[ih] ARPANET pioneer Jack Haverty says the internet was never finished

John Gilmore gnu at toad.com
Thu Mar 3 16:20:02 PST 2022


Jack is right that the Internet was an experiment that was never
finished.  In the last 2 or 3 years I have been trying to polish up a
few of the odd corners of the Internet experiment.  And the roadblocks
to finishing it are not the ones you might expect.

Louis Mamakos wrote:
>                                   So it was an exercise to understand the
> span and extent of a multicast distribution tree across backbone links for
> any given stream from a source, and some hand-waving over the cost of the
> forwarding state, back when memory was expensive and you had state based on
> both source and destination occupying resources.  At the time, this was not
> quite top-of-mind, but something to think hard about, having had to upgrade
> CPU boards in many routers as the default-free Internet routing table was
> growing quite rapidly in those days.

Back in the Mbone days I had multicast running in my basement over a T1.
But upstream, no major ISP would enable it in their Cisco routers,
mixing the packets into the default data stream.  This was because
Cisco's multicast routing code was much less mature than the unicast IP
routing and forwarding code that handled 99% of their paying traffic.
Having to update or merely reboot their core routers once a month was
far too much of an operational ask.  The few ISPs who offered multicast,
offered it via manually configured tunnels connected to side-servers
that were not their core routers.  These would only disrupt their few
multicast customers when they needed a reboot.

Michael Grant wrote:
> The address space (224.0.0.0 to 239.255.255.255) was very small, I
> never understood how that was supposed to work in a global context.

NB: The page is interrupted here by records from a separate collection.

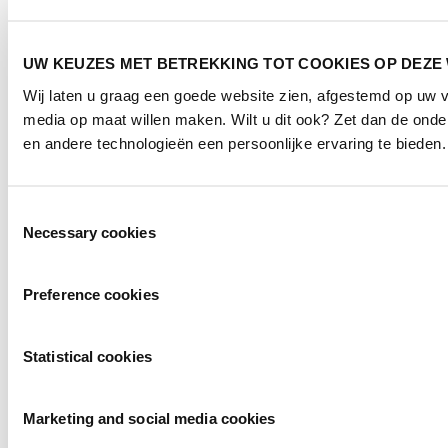
UW KEUZES MET BETREKKING TOT COOKIES OP DEZE
Wij laten u graag een goede website zien, afgestemd op uw 
media op maat willen maken. Wilt u dit ook? Zet dan de ond
en andere technologieën een persoonlijke ervaring te bieden.
Toestemmingsselectie
Necessary cookies
Preference cookies
Statistical cookies
Marketing and social media cookies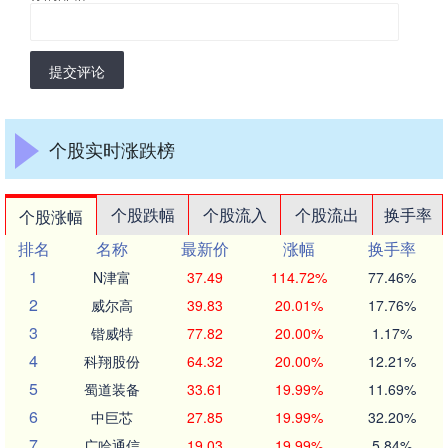
提交评论
个股实时涨跌榜
个股跌幅
个股流入
个股流出
换手率
个股涨幅
排名
名称
最新价
涨幅
换手率
1
N津富
37.49
114.72%
77.46%
2
威尔高
39.83
20.01%
17.76%
3
锴威特
77.82
20.00%
1.17%
4
科翔股份
64.32
20.00%
12.21%
5
蜀道装备
33.61
19.99%
11.69%
6
中巨芯
27.85
19.99%
32.20%
7
广哈通信
19.03
19.99%
5.84%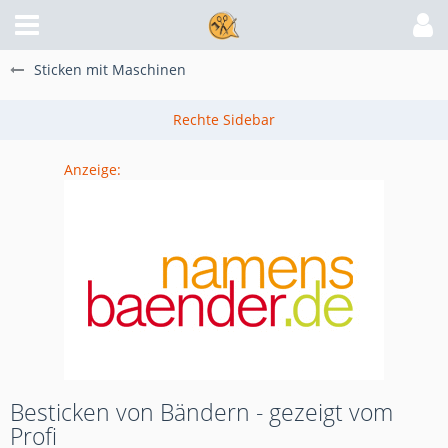
Sticken mit Maschinen
Anzeige:
Besticken von Bändern - gezeigt vom
Profi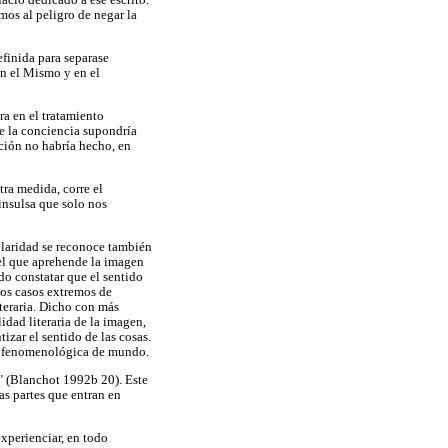
acio dedicado a ese escrito.
mos al peligro de negar la
efinida para separase
en el Mismo y en el
a en el tratamiento
e la conciencia supondría
ación no habría hecho, en
tra medida, corre el
insulsa que solo nos
gularidad se reconoce también
el que aprehende la imagen
o constatar que el sentido
los casos extremos de
iteraria. Dicho con más
idad literaria de la imagen,
izar el sentido de las cosas.
ón fenomenológica de mundo.
'" (Blanchot 1992b 20). Este
as partes que entran en
experienciar, en todo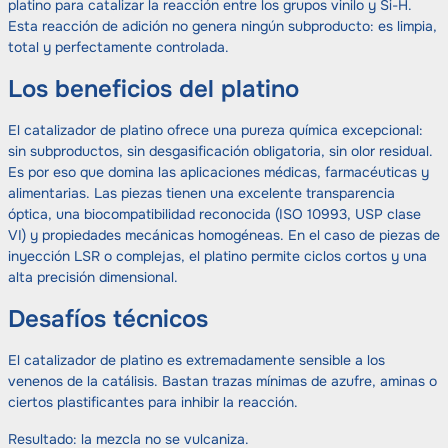
platino para catalizar la reacción entre los grupos vinilo y Si-H.
Esta reacción de adición no genera ningún subproducto: es limpia,
total y perfectamente controlada.
Los beneficios del platino
El catalizador de platino ofrece una pureza química excepcional:
sin subproductos, sin desgasificación obligatoria, sin olor residual.
Es por eso que domina las aplicaciones médicas, farmacéuticas y
alimentarias. Las piezas tienen una excelente transparencia
óptica, una biocompatibilidad reconocida (ISO 10993, USP clase
VI) y propiedades mecánicas homogéneas. En el caso de piezas de
inyección LSR o complejas, el platino permite ciclos cortos y una
alta precisión dimensional.
Desafíos técnicos
El catalizador de platino es extremadamente sensible a los
venenos de la catálisis. Bastan trazas mínimas de azufre, aminas o
ciertos plastificantes para inhibir la reacción.
Resultado: la mezcla no se vulcaniza.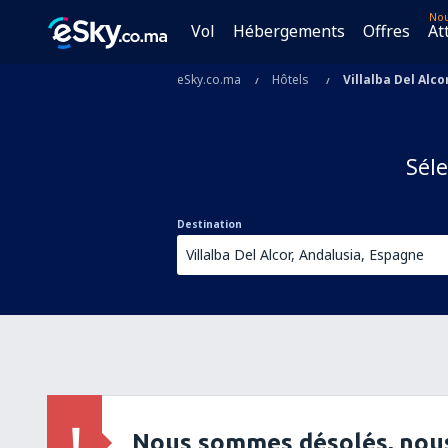
No
Vol
Hébergements
Offres
At
eSky.co.ma
Hôtels
Villalba Del Alco
Séle
Destination
Nous sommes désolés, nous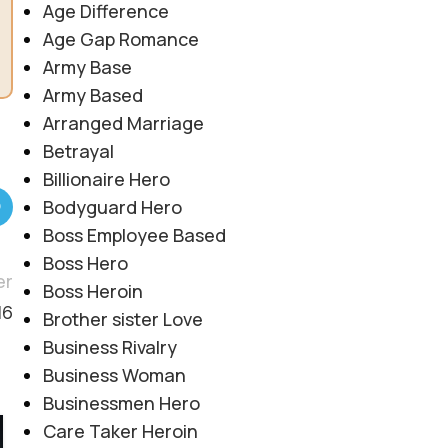
Age Difference
Age Gap Romance
Army Base
Army Based
Arranged Marriage
Betrayal
Billionaire Hero
Bodyguard Hero
Boss Employee Based
Boss Hero
er
Boss Heroin
16
Brother sister Love
Business Rivalry
Business Woman
Businessmen Hero
Care Taker Heroin
06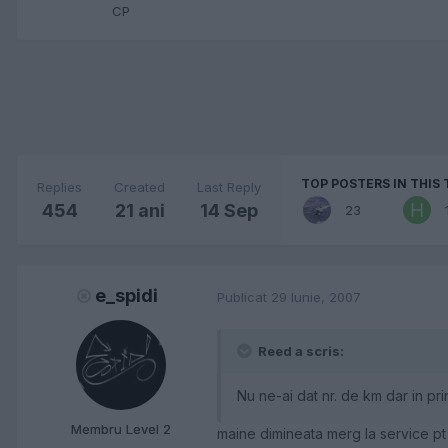
CP
TOP POSTERS IN THIS 
Replies
Created
Last Reply
454
21 ani
14 Sep
23
e_spidi
Publicat
29 Iunie, 2007
Reed a scris:
Nu ne-ai dat nr. de km dar in p
Membru Level 2
maine dimineata merg la service pt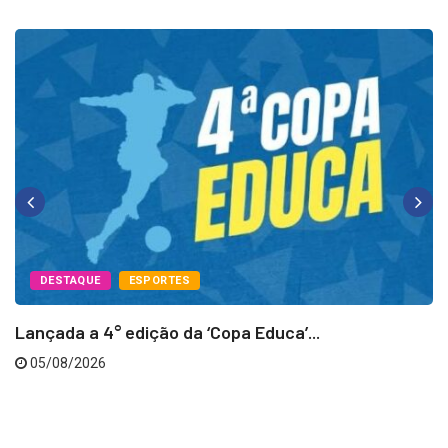
DESTAQUE
ESPORTES
Lançada a 4° edição da ‘Copa Educa’...
05/08/2026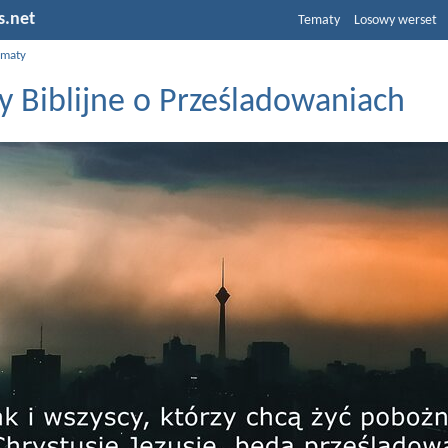
s.net
Tematy
Losowy werset
ematy
y Biblijne o Prześladowaniach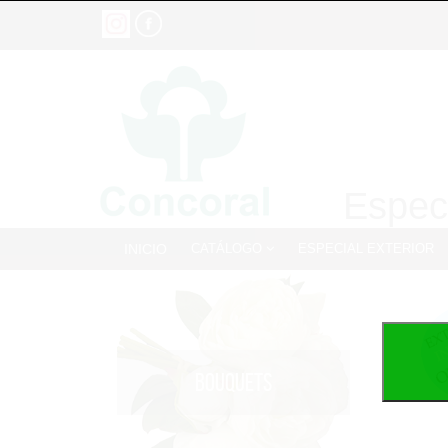
Especi
INICIO
CATÁLOGO
ESPECIAL EXTERIOR
BOUQUETS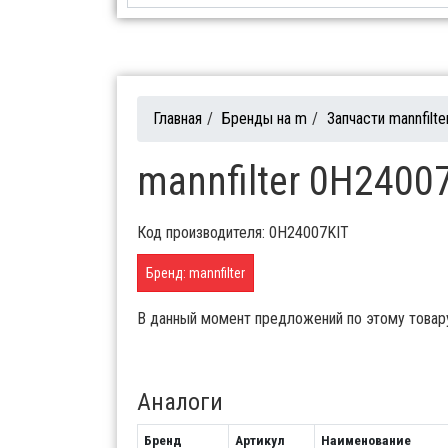
Главная
/
Бренды на m
/
Запчасти mannfilte
mannfilter 0H24007
Код производителя: 0H24007KIT
Бренд: mannfilter
В данный момент предложений по этому товар
Аналоги
Бренд
Артикул
Наименование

Global multicast turned out (for whatever reasons) to be so infrequently
used that more than half of that "very small" space has never even been
allocated to anyone by IETF or IANA, let alone used in the real
Internet.  This among other things reconfirms for me that *unicast
packets* are the key success of the Internet experiment.  Unicast
traffic outnumbers all other kinds of traffic by orders of magnitude.
Unicast address demand is far greater than demand for multicast,
broadcast, loopback, or reserved addresses.  It seems obvious and yet
most people don't think of it that way.  As a result, I propose that at
least the unused half of the multicast address space should be
re-allocated to unicast use.

Recently I have tried to improve some corner cases in the Internet
experiment.  In particular, reforming the mis-allocation of scarce
address space to things other than unicast traffic.  There are four
major address blocks that can't be used for unicast traffic, at a time
when the world is gasping for usable unicast IPv4 addresses.  These are
0/8 (a failed DHCP), 127/8 (loopback), 224/4 (multicast), and 240/4
("for future use").  In addition there are two allocations in every
subnet that are unusable for unicast: the highest (the subnet broadcast
address, deprecated in 1999), and the zeroth (the second subnet
broadcast address, reserved for 4.2BSD Unix compatability in 1989).

So far nobody has raised any serious arguments that these corners of the
IPv4 experiment should not be reformed.  The most prevalent argument is
not serious -- that since not everyone has adopted IPv6, we should
therefore abandon seeking all improvements of IPv4, in the hope that
inaction will provide an epsilon more impetus toward IPv6.  The code
changes required are typically one to two lines of code per address
block, usually removing a special-case so the addresses will be treated
like the unicast default case.  Yet the proposals have not progressed in
the IETF, only among OS implementers.

My small team has written Internet-Drafts that cover unicast use of 0/8,
127/8, 240/4, and the lowest subnet address, which are pending in the
"intarea" working group.  If you believe that the Internet experiment
isn't over, and that there are ways we can find consensus to improve the
Internet that we have, then help to support or improve those drafts.
Please show the doubters that it's safe to gently evolve our experiment.